With the passage of the Affordable Care Act (ACA), millions of Americans gained access to health insurance through the expansion of Medicaid eligibility and the implementation of health insurance Marketplaces. 

In the past two years, the Trump administration’s policy changes have destabilized the Marketplaces and reduced incentives for insurance providers to offer accessible plans to higher risk patients. The future of the ACA is now at-risk due to insurers leaving Marketplaces, thereby increasing premiums and driving lower participation of eligible populations.  

A recent paper dives into a cross-sectional county-based analysis to determine the factors behind limited competition (the presence of just one insurer in the county’s Marketplace) and the regions that are most likely to be affected.

The report found that the percentage of counties across the U.S. with limited competition increased sharply from 21.3% in 2016 to 64.4% in 2018. Furthermore, the percentage of counties with three or more Marketplace insurers dropped from 79% in 2016 to 36% in 2018. These data correspond to a decrease in the share of U.S. population with three or more Marketplace insurers from 92% to 60%.

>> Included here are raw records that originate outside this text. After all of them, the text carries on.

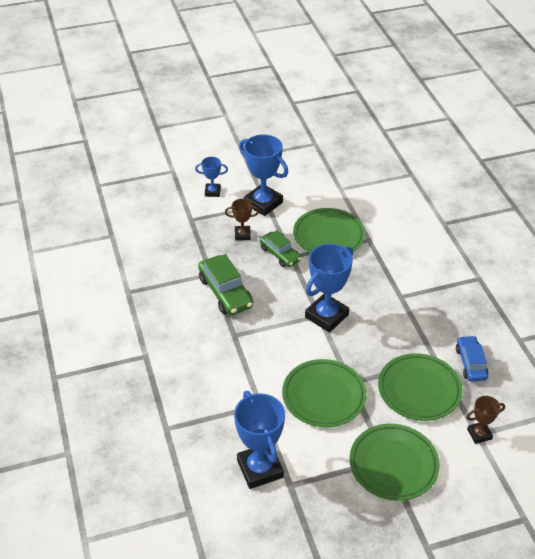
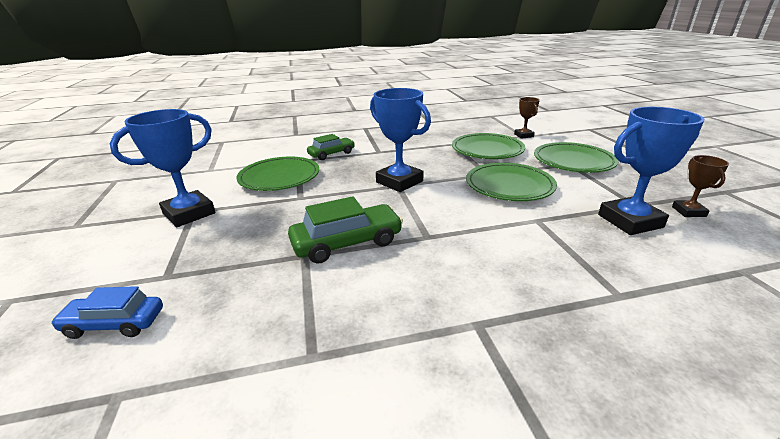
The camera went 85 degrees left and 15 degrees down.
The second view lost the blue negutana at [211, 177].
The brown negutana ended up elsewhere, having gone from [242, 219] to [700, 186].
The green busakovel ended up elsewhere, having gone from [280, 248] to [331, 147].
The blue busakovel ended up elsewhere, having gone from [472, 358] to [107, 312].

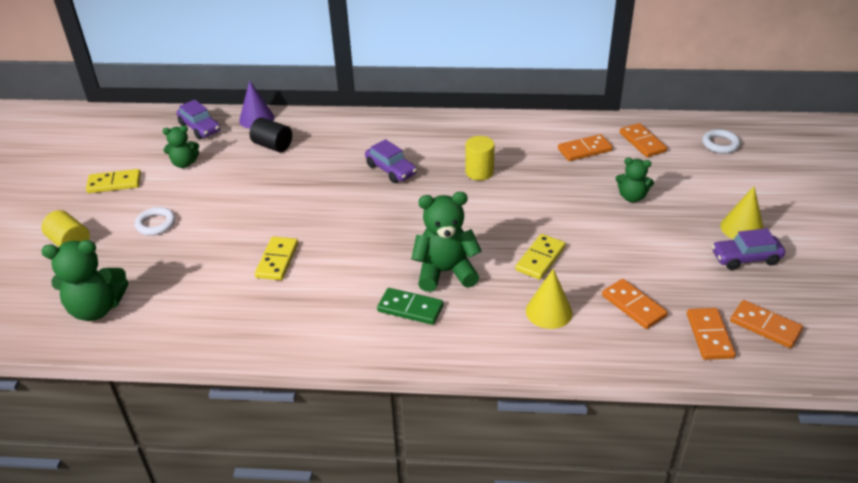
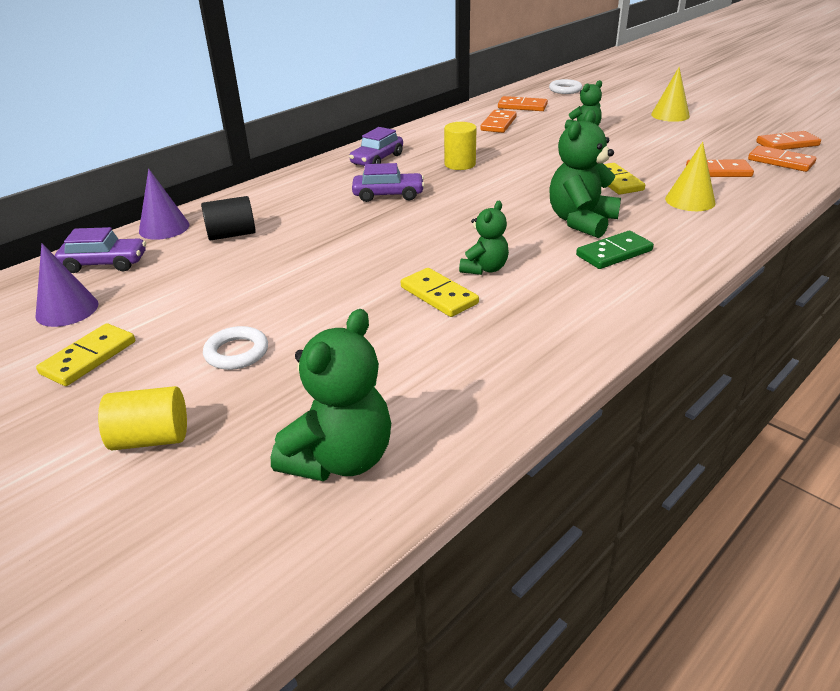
The camera went 50 degrees left and 5 degrees down.
The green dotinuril ended up elsewhere, having gone from [180, 146] to [484, 238].
The purple busakovel ended up elsewhere, having gone from [748, 249] to [376, 146].
The second view gained the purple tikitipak at [67, 285].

The authors argue that the decreased participation of insurers in the Marketplaces may be concentrated in rural areas. Reviewing the data, however, the insurer participation seems to be delineated by state lines rather than county rural status. 

The report also offers statistically significant associations between counties that have 2 or fewer Marketplace insurers and mortality rate, middle age status, medical loss ratio, percent of Hispanic/Latino population, and Medicaid expansion status. 

For future studies looking at factors in ACA Marketplace insurer participation investigation into state-by-state differences in Marketplace implementation may shed some further insight into these relevant associations. 

Nevertheless, some main takeaways that policymakers should keep in mind include the following: (1) participation of insurers in ACA Marketplaces is trending downwards and (2) Trump administration policy changes will likely further destabilize ACA Marketplaces thereby reducing insurer participation in future years.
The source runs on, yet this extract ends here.